**Source passage**:
******

Re: JAVA performance tweaking, 2D arrays (matrices) and typemaps

Hi Brian,
you are correct, it was not SWIG that was causing the delay but rather
the setup time of the CUDA library that occurs during the first
cudamalloc command. The real set-up time is more along the lines of
170ms, but yes, pretty bad as you noted yourself. I found several
posts in the NVIDIA forums where people were quoting similar times, so
I guess it's not uncommon. The workaround was obviously to do a dummy
malloc once the library is first called. Subsequent calls were
executed nearly instantly, more along the lines of what is expected.
It still takes around 20ms to make a blank call with 1 million floats
to the native method, but that's more than a tenfold increase in
performance so I'll live with it :)

Considering that's off the plate, any suggestions regarding
implementation of a 2d array (matrix) of primitives?

Thanks for all the help so far!!

On Sun, Mar 1, 2009 at 7:02 PM, Kosta Krauth <kosta.krauth <at> gmail.com> wrote:
> As a part of my final year project in college, I am creating several
> test-cases to assess the feasibility of running high performance gpgpu
> algorithms from java (wrapped using swig). The question that poses
> itself is - does the swig performance hit diminish the benefits of
> using the GPU. As a disclaimer, I am a beginner when it comes to swig
> so my attempts at writing interface files are very basic :)
>
> The first test I created for sorting does not fare too well with my
> (probably naive) swig interface config. On average, it takes roughly
> 350ms to execute the call to the native method. Due to this, the
> benefits only start to show themselves with datasets that exceed 10
> million elements. I would like to think that there is a way to improve
> this.
>
> I have tried searching for performance tips on the swig documentation
> site and the only thing I could find was to use
>
> %typemap(javafinalize) SWIGTYPE ""
>
> when manipulating huge arrays of complex objects. Using this directive
> didn't change anything in my particular case. Considering I don't do
> any manipulation, but rather send the array pointer and then wait for
> the native method to perform the manipulation, this should be a rather
> simple thing to do.
>
> In a hope to simplify the whole process I looked at the
> INPUT/OUTPUT/INOUT directives to use with my parameters. However, this
> didn't introduce any performance benefits either. Here are the
> interfaces I tried:
>
> %module parallel_sort
> %include "typemaps.i"

******

[Stored data entries]
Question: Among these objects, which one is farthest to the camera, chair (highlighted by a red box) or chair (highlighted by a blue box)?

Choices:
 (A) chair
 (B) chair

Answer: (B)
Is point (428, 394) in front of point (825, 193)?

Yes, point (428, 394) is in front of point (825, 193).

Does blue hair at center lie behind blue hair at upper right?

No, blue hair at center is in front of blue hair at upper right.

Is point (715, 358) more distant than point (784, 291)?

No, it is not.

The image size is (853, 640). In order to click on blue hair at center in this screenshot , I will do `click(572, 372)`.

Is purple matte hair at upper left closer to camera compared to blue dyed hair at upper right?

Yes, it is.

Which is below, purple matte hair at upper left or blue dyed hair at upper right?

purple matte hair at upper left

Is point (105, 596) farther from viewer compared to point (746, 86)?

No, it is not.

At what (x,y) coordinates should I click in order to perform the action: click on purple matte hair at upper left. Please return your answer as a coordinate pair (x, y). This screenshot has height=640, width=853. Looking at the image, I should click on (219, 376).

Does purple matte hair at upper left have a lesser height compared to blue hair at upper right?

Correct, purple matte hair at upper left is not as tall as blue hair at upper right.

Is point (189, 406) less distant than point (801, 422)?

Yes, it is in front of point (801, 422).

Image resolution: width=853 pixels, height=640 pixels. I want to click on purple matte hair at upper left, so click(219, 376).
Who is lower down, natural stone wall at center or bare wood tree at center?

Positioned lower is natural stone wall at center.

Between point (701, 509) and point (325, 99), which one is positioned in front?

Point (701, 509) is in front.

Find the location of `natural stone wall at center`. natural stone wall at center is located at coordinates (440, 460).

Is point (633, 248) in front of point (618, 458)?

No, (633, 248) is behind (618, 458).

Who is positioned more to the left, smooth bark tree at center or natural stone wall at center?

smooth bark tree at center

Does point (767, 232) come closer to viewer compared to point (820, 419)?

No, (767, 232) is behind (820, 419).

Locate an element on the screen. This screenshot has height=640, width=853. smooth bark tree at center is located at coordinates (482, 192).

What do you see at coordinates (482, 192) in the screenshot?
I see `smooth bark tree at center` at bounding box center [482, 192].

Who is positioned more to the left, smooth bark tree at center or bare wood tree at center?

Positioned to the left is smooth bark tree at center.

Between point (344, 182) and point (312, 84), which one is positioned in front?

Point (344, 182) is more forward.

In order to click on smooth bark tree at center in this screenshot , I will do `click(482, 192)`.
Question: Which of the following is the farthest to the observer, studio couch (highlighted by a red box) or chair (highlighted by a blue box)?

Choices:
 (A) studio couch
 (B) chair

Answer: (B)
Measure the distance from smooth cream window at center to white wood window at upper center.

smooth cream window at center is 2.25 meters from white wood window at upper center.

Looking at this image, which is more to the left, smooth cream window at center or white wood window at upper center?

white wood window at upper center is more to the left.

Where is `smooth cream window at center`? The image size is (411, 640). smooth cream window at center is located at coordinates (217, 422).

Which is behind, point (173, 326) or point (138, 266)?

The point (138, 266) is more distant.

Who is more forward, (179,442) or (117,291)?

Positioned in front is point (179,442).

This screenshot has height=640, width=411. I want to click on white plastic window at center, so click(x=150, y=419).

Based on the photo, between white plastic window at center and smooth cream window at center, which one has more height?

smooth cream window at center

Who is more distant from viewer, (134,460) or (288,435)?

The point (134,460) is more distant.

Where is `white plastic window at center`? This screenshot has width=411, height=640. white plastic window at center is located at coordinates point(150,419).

******

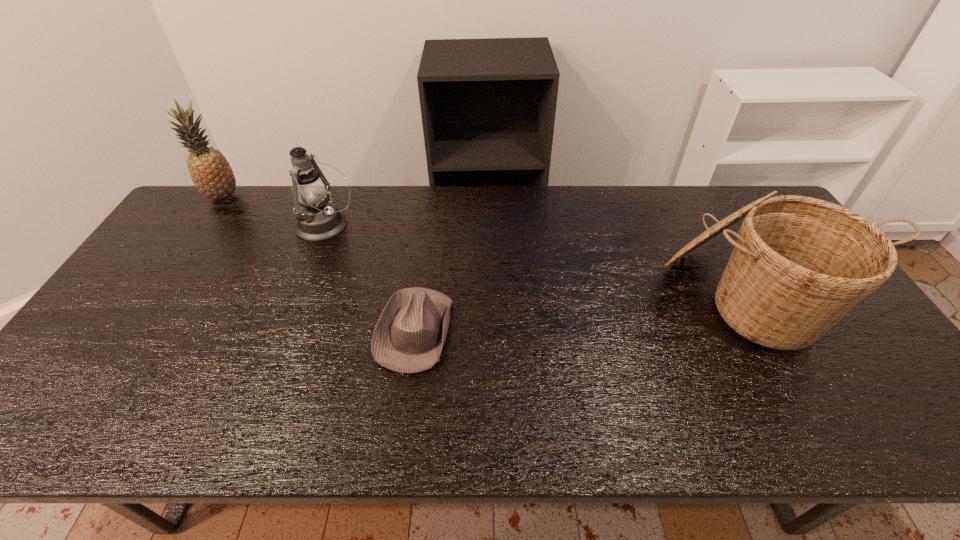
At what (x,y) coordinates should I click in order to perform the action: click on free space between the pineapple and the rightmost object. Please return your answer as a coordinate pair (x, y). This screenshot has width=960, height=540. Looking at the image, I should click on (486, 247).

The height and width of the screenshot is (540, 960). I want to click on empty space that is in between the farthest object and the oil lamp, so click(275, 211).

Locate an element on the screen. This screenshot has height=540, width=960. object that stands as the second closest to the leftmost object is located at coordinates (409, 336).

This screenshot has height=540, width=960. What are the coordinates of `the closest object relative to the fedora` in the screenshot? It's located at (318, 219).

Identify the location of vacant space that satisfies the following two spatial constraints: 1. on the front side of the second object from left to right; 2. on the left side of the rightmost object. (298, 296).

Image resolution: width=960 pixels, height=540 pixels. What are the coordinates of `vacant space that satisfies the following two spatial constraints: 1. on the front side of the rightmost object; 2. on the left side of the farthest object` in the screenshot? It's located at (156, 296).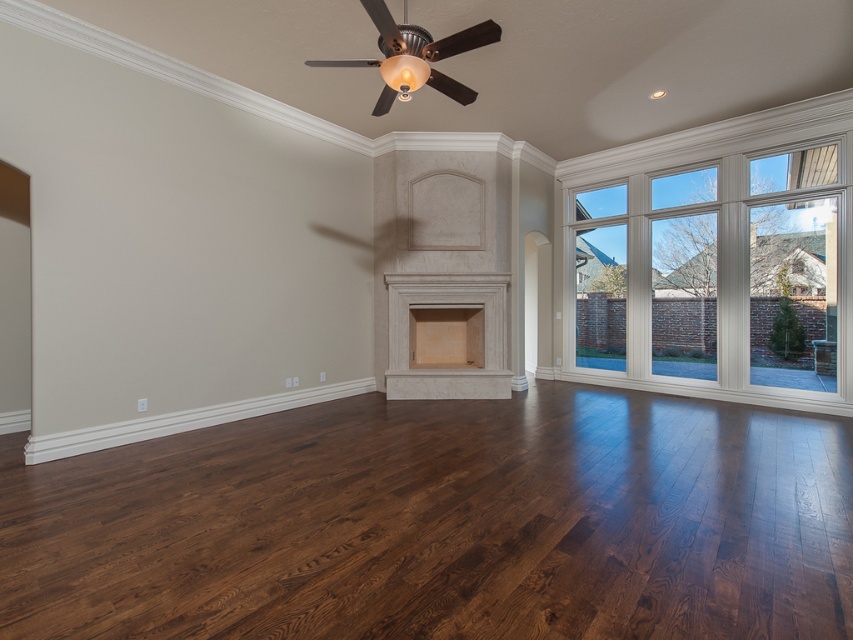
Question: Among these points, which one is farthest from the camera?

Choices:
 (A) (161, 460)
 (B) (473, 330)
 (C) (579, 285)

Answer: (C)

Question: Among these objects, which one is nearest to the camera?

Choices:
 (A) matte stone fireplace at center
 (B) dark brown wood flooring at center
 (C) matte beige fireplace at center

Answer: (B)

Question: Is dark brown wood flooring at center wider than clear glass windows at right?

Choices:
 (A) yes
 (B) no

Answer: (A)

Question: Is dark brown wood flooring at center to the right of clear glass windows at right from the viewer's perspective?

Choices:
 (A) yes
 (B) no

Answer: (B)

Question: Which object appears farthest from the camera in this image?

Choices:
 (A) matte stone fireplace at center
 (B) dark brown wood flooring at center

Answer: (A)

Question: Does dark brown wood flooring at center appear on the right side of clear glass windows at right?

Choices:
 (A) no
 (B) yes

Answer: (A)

******

**Work request 1**: Name every time duration in milliseconds that the message about SWIG and CUDA performance mentions.
**Work request 2**: Rewrite the passage of the SWIG and CUDA performance message that begins at "Re: JAVA performance" and stops after "live with it :)", putting "placeholder" in place of "dummy".
**Work request 3**: Write what comes next in the SWIG and CUDA performance message, picking up after its final line.

**Reply 1**: 170ms, 20ms, 350ms

**Reply 2**:
Re: JAVA performance tweaking, 2D arrays (matrices) and typemaps

Hi Brian,
you are correct, it was not SWIG that was causing the delay but rather
the setup time of the CUDA library that occurs during the first
cudamalloc command. The real set-up time is more along the lines of
170ms, but yes, pretty bad as you noted yourself. I found several
posts in the NVIDIA forums where people were quoting similar times, so
I guess it's not uncommon. The workaround was obviously to do a placeholder
malloc once the library is first called. Subsequent calls were
executed nearly instantly, more along the lines of what is expected.
It still takes around 20ms to make a blank call with 1 million floats
to the native method, but that's more than a tenfold increase in
performance so I'll live with it :)

**Reply 3**:
> %{
> extern void sort(float *array, int num_elements);
> %}
> extern void sort(float *INOUT, int num_elements);
>
> and
>
> %module parallel_sort
> %include <arrays_java.i>
> %apply float[] {float *array}
> %{
>       #include "parallel_sort.h"
> %}
>
> %include "parallel_sort.h"
>
> The header file simply contained: void sort(float *array, int num_elements);
>
> Both resulting libraries had equivalent performance. At this point I'm
> running out of ideas. Would having 2 array pointers (one pointing to
> input array and one to resulting array) improve things? The fact that
> I don't need to do array manipulation, but simply submit it to the
> native method and then wait for it to complete the results, indicate
> that there should be a way to indicate this to swig, resulting in a
> (hopefully) sleeker and faster interface.
>
> As for my second question - does swig have a typemap for primitive 2d
> arrays? I could not find one in arrays_java.i, and it seems like a
> relatively common thing that might be used since all matrices are
> represented as 2d arrays. Could you give me any pointers as to how a
> float* -> float[][] might be implemented?
>
> Any tips, hints, pointers would be most welcome as I am presently
> stuck! Many thanks in advance and thank you for having the patience to
> read through!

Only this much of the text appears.